Passage to read =
In the index generation, Fu's scheme requires LSH to deal with all keywords, computes the relevance score of each keyword and the files, and then generates one Bloom Filters for each file. Chen's scheme uses LSH to generate keyword tags for each keyword, and all tags should execute symmetric encryption, and then it needs to generate Bloom Filter for each file. For Zhong's scheme, it needs to calculate the relevance of keywords and documents to realise top-k search, which consumes some extra time of index generation. Our scheme is similar to Chen's, but we use CBF in the index generation stage. As C is slightly larger than B, the cost of our scheme's index is slightly larger than Chen's. However, CBF supports a dynamic update, so it is worth sacrificing less time overhead to get the update function.

In generating search trapdoors, both Fu's and Zhong's schemes perform LSH operations on each query keyword, map the query to BF, and calculate the relevance score for the query keyword. In Chen's scheme, if a user queries a single keyword, the scheme only needs to generate a keyword tag for that keyword; if the user queries multiple keywords, the scheme needs to perform LSH operations on all keywords and generate a BF. Our scheme is similar to Chen's scheme, except that we utilise CBF instead of BF.

In the search phase, Fu's scheme needs to compute the inner product of the trapdoor's BF and all files that require a large computational cost. Chen's scheme requires t times symmetric decryption operation in the first level of the index, and traverses |n| times to find the corresponding file identifier, and then performs the inner product calculation of the trapdoor's BF and the index's BF. Zhong's scheme computes the inner product of trapdoor's BF and index's according to the depth-first strategy. In the proposed scheme, when querying a single keyword, the edge server searches all file identifiers under the tag, and the calculation cost is constant. When querying multiple keywords, the edge server only needs to calculate t times the inner product of the index's CBF and trapdoor's CBF.

In the update phase, Fu's and Zhong's schemes need to perform LSH operations for the keywords that are added or deleted from the file and calculate the correlation score between keywords and the file. Our scheme needs to perform LSH operation for the keywords of adding or deleting files, generating CBF and encrypting the file identifier of the file. Therefore, the calculation cost of the update phase of our scheme is lower than that of Fu's scheme.

Problems to solve =
A - According to the comparison of search schemes, why does the proposed scheme use CBF in index generation even though its index cost is slightly higher than Chen's? Answer in one to three sentences.
B - Translate this sentence from the comparison of search schemes into Spanish: "Our scheme is similar to Chen's scheme, except that we utilise CBF instead of BF."
C - Transcribe the part of the comparison of search schemes that starts with "In the index generation, Fu's" and goes on through "the update function.".

Data section =

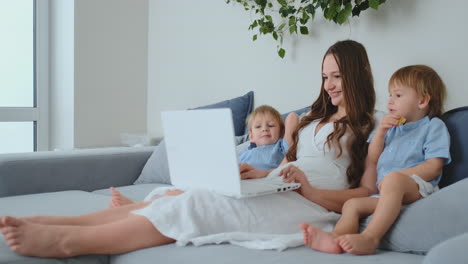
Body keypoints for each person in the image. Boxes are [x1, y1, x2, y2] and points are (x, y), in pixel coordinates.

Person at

Solution set =
A - CBF supports dynamic updates, which gives the scheme an update function. The authors consider that function worth a small increase in index-generation time.

B - Nuestro esquema es similar al esquema de Chen, salvo que utilizamos CBF en lugar de BF.

C -
In the index generation, Fu's scheme requires LSH to deal with all keywords, computes the relevance score of each keyword and the files, and then generates one Bloom Filters for each file. Chen's scheme uses LSH to generate keyword tags for each keyword, and all tags should execute symmetric encryption, and then it needs to generate Bloom Filter for each file. For Zhong's scheme, it needs to calculate the relevance of keywords and documents to realise top-k search, which consumes some extra time of index generation. Our scheme is similar to Chen's, but we use CBF in the index generation stage. As C is slightly larger than B, the cost of our scheme's index is slightly larger than Chen's. However, CBF supports a dynamic update, so it is worth sacrificing less time overhead to get the update function.